Ah, but this is where the deception comes into play. Ryu, and pitchers like him, have to be a few steps ahead. Sure, could someone like Jacob deGrom just throw the same damn pitch again and punt the deception in favor of raw stuff? Yes. But Ryu isn’t that guy. He can’t just cowboy up and shove the ball past the hitter.
So he doesn’t. He sets Reynolds’ eyes high and spins a curve that starts up and finishes down. Easy swing and miss.
Think about this. Ryu started at the belt with a change, then spun a curve below the knees and now finishes the poor dude with a fastball way above the zone. This is utter and complete domination. While a hurler like Verlander might just pummel you with fastballs until you break, Ryu twists you into knots and renders you so uncomfortable as to be helpless.
Look at Reynolds after he misses. Pity the poor soul.
That earned a slower look:
Starling Marte is up and swings right over a low sinker for strike one. Just a note for hitters; giving Ryu whiffs out of the zone is a great way to end up out. He’s not likely to lose the advantage in the count once you’ve given it to him, either. If Marte is to reach base, he’ll probably have to do it from a pitcher’s count.
Another master class in sequencing. Never give the batter a pattern or anything to latch onto.
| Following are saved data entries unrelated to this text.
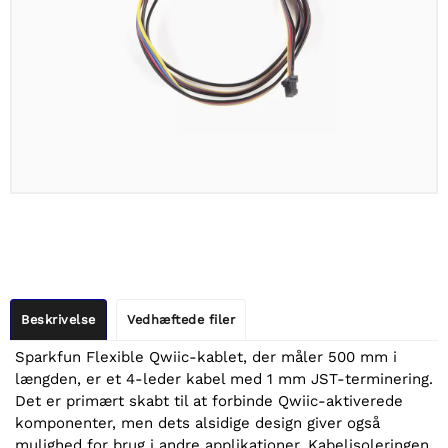
Beskrivelse
Vedhæftede filer
Sparkfun Flexible Qwiic-kablet, der måler 500 mm i
længden, er et 4-leder kabel med 1 mm JST-terminering.
Det er primært skabt til at forbinde Qwiic-aktiverede
komponenter, men dets alsidige design giver også
mulighed for brug i andre applikationer. Kabelisoleringen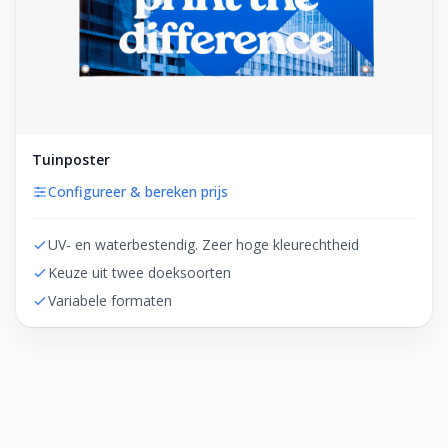
Tuinposter
Configureer & bereken prijs
UV- en waterbestendig. Zeer hoge kleurechtheid
Keuze uit twee doeksoorten
Variabele formaten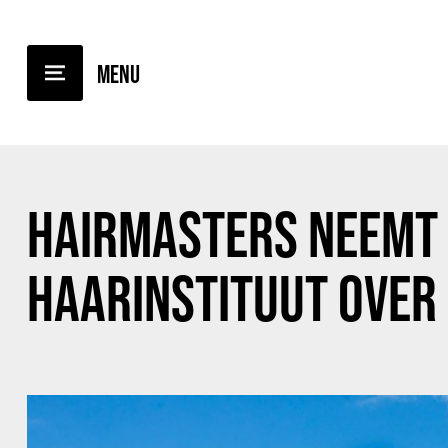
TERUG NAAR OVERZICHT
HAIRMASTERS NEEMT 
HAARINSTITUUT OVER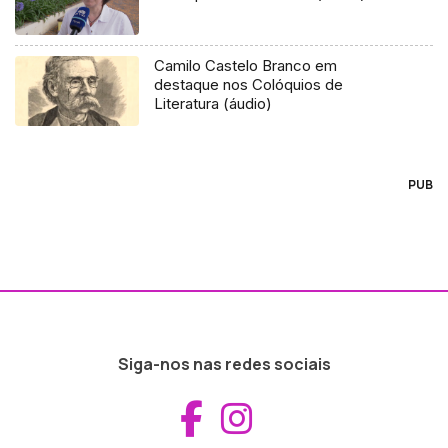
Camilo Castelo Branco em
destaque nos Colóquios de
Literatura (áudio)
PUB
Siga-nos nas redes sociais
Aceder ao Fac
Aceder ao I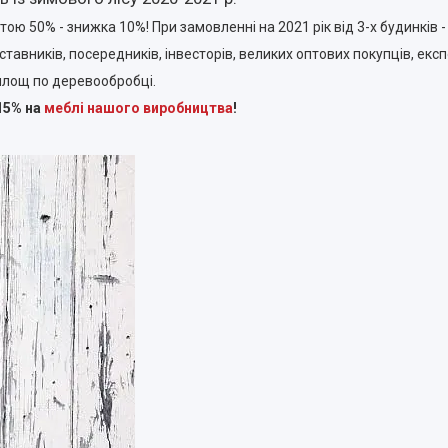
ою 50% - знижка 10%! При замовленні на 2021 рік від 3-х будинків 
тавників, посередників, інвесторів, великих оптових покупців, експ
площ по деревообробці.
15% на
меблі нашого виробництва
!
Marte flails at a fastball below the zone to open the exchange, and rather than feed him another, Ryu stands him up with a heater right below the hands for a superb called strike two. Brilliant.
Young pitchers, take note of stuff like this. Marte is a good and dangerous hitter, but Ryu already has him uneasy.
Um. What is there to say? Ryu puts a changeup way, way out of the zone and Marte absolutely flails at it. The ball was in the other batter’s box, for heaven’s sake, but because Ryu had the outfielder so messed up he couldn’t hold up.
Ryu, as the saying goes, was living rent-free in Marte’s head.
Ryu’s work shouldn’t go unnoticed
Certainly, this series is fond of pitchers with barn-burning stuff. Who doesn’t love a Luis Castillo changeup or a Blake Treinen sinker? As much fun as that is, studying someone like Ryu is more rewarding. Why? Because we can learn in clear detail how to keep hitters off balance and out of sync. We can learn how to steal easy outs — like the first at-bat above — and how to work all throughout the zone.
Most young pitchers won’t grow up to throw 98 MPH, but they can learn to work like this. They can learn to change speeds and eye levels, to work inside and out, to mess with timing and attack the hitter on every front. Pitchers don’t get hitters out on stuff alone.